Julien Meimon, président de Linkee, insiste sur le poids d’un statut précaire dès un très jeune âge : « Les étudiants, comme tous les autres publics, n’ont pas envie d’être catégorisés comme des gens dont le premier élément d’identité est la précarité, explique-t-il. D’abord parce que la précarité ce n’est pas valorisant, mais aussi parce que ces jeunes ont 20 ans et personne ne souhaite commencer sa vie avec cette étiquette. » Le Président de Linkee apporte une vigilance particulière à ce que les points de distribution ne soient jamais des espaces de stigmatisation : « Le message est très simple : “tu as le droit à cette aide, et tout le monde est dans la même situation”. »

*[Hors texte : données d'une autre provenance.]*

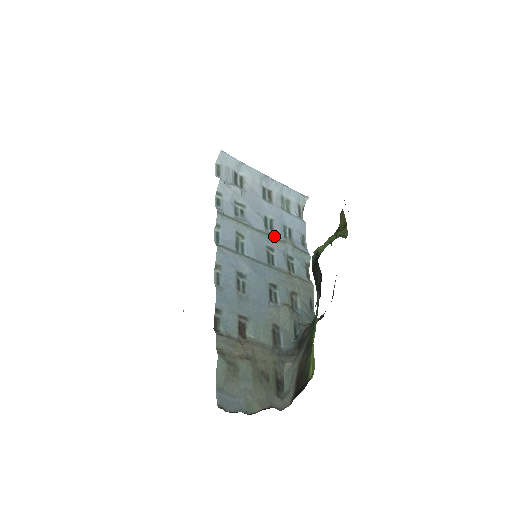
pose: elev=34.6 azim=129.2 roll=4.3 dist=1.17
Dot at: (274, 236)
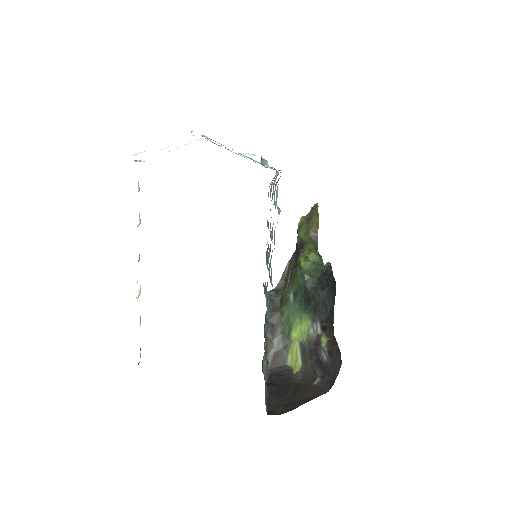
Dot at: occluded
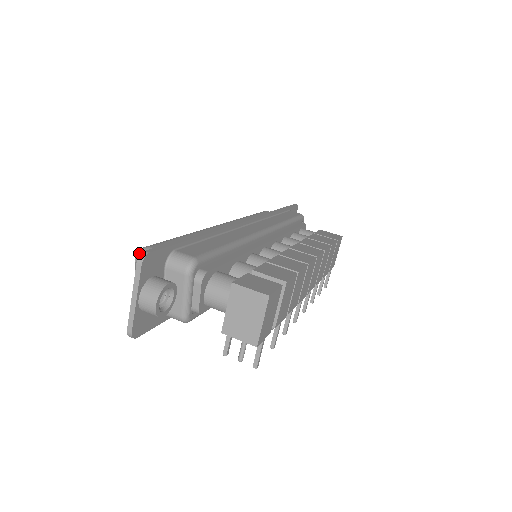
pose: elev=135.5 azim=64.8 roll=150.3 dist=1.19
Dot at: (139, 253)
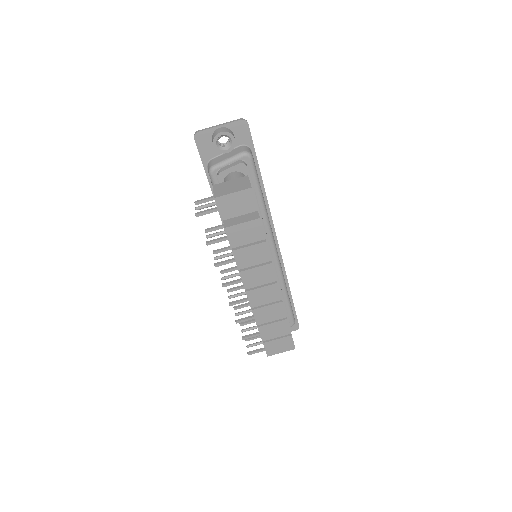
Dot at: occluded
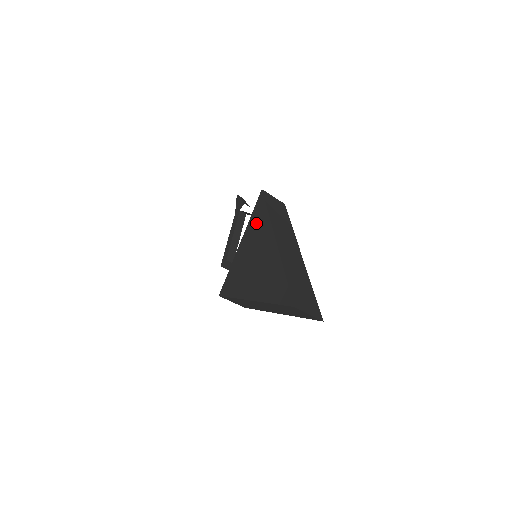
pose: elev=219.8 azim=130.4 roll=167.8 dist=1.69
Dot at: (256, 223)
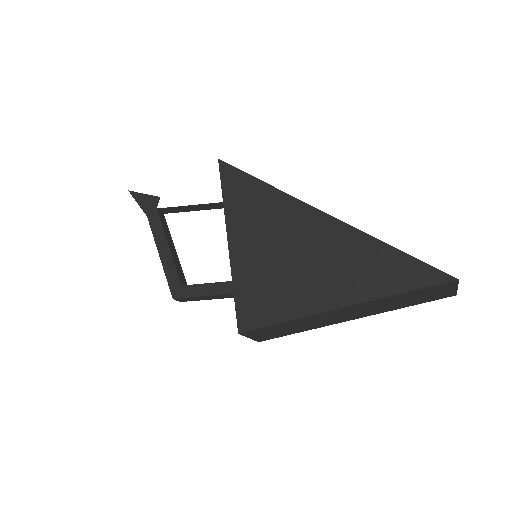
Dot at: (247, 204)
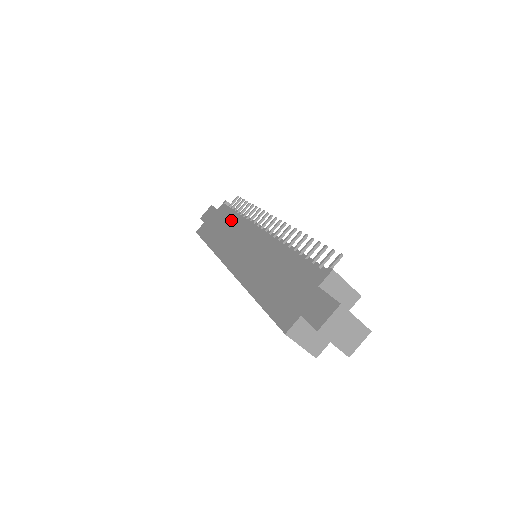
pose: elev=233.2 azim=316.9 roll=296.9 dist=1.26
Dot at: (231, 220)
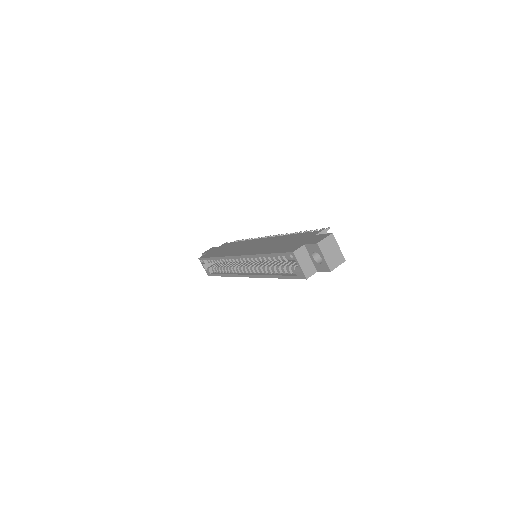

Les associations étudiantes et les syndicats communiquent également au maximum avec les institutions et les services publics, pour faire remonter la détresse des étudiants. « On fait savoir de façon très claire que notre action n’est pas normale, martèle Benjamin Flohic. Ce n’est pas normal que ce soit des étudiants qui aident d’autres étudiants à se nourrir, ce n’est pas normal que je passe 95% de mes études à me battre pour que d’autres étudiants puissent justement étudier sans avoir à faire des sacrifices et se demander comment remplir leur frigo. » En partenariat avec l’Ifop, Cop1 a réalisé une étude sur la situation des étudiants en France qu’ils souhaitent utiliser pour faire pression sur le nouveau gouvernement : « A priori, il va y avoir de grosses coupes budgétaires dans la vie étudiante, redoute Benjamin Flohic. Si on continue à réduire les moyens on va se retrouver dans une situation impossible ».